I like it when politicians have direct, unfiltered access to the public. The media have plenty of opportunities to posit themselves between candidates and voters. If a pol lies, twists or omits relevant facts and there’s no one from the Fourth Estate to call him or her on it, well, so be it. There will always be another opportunity.
That said, I don’t think the Boston Globe did enough to make sure that the four Democratic candidates for U.S. senator actually wrote their own op-eds in Sunday’s paper. If words are appearing under the bylines of (in fair-and-balanced alphabetical order) Mike Capuano, Martha Coakley, Alan Khazei and Steve Pagliuca, I’d like some assurance that they were written by the candidates, not those of some paid spinner.

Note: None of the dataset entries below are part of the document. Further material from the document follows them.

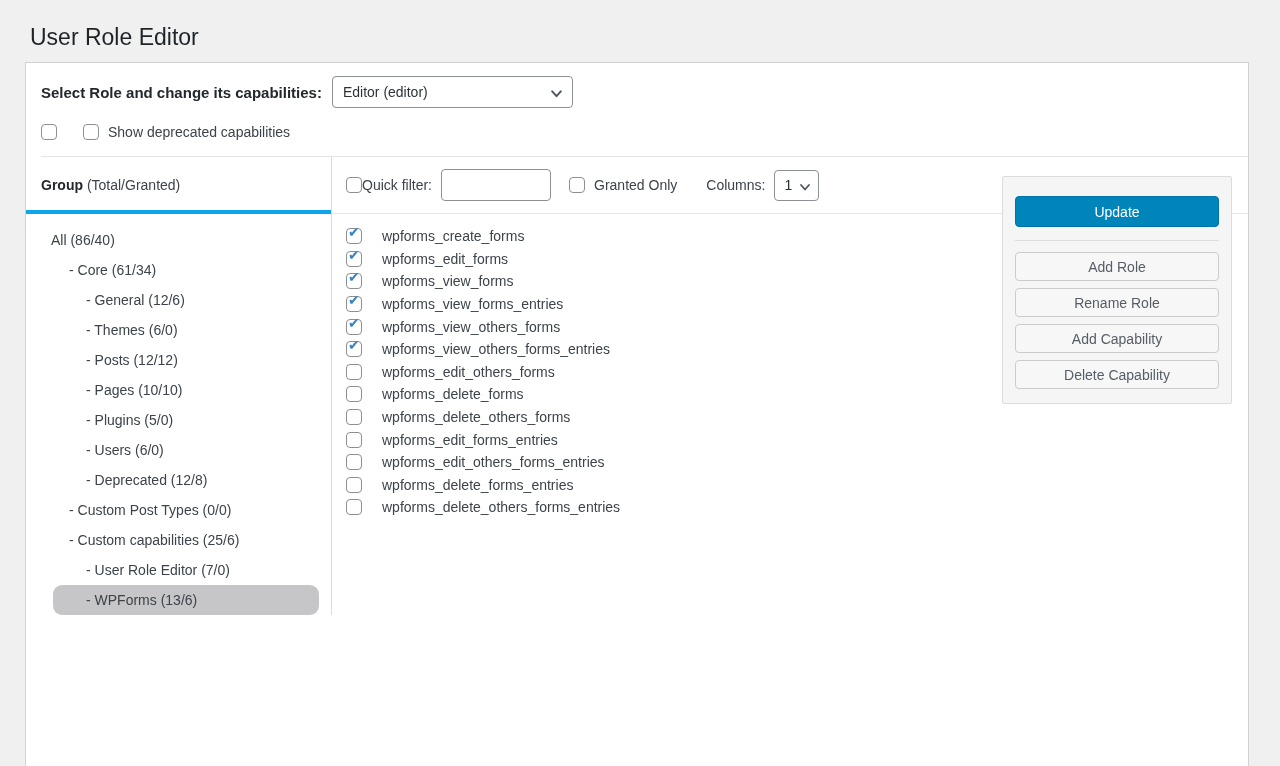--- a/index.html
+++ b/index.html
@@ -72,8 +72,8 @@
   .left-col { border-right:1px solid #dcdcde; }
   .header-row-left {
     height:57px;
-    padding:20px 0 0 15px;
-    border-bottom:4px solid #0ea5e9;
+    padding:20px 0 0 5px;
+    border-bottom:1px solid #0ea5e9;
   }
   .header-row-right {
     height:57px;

But when I asked editorial-page editor Peter Canellos what precautions the Globe had taken, he replied by e-mail that he had checked with op-ed editor Marjorie Pritchard and, essentially, none had been taken. “I spoke to Marjorie, and the answer is that we simply requested that they write pieces for the op-ed page,” Canellos told me. “There were no further restrictions imposed on them.”
Granted, short of some sort of forensic investigation, it would be impossible for a newspaper to make sure candidate op-eds were actually written by the candidates. But I think the candidates should have been asked directly to write their own statements, with no assistance from staffers other than editing. That way, they’d have been put on notice that if they didn’t, then they were cheating.
I realize that I’m holding a candidate’s written words to a higher standard than I am spoken words. But the role of speechwriters is well-established, and the very fact that a candidate has to speak the words changes the equation. A ghostwritten op-ed, in contrast, might never even be seen by the candidate — we simply have no way of knowing.
Besides, when a newspaper such as the Globe solicits op-eds, it is taking responsibility for what it publishes in a way that’s entirely different from running a story about a candidate’s speech.
It’s time to banish the ghosts from the op-ed page. Who you gonna call?
An additional thought: Several of the commenters make the point that ghostwritten op-eds are a long-established practice throughout the newspaper business. So let me clarify. Yes, I know that. Not reading obviously ghostwritten op-eds is an equally established practice. It’s time for a change, don’t you think?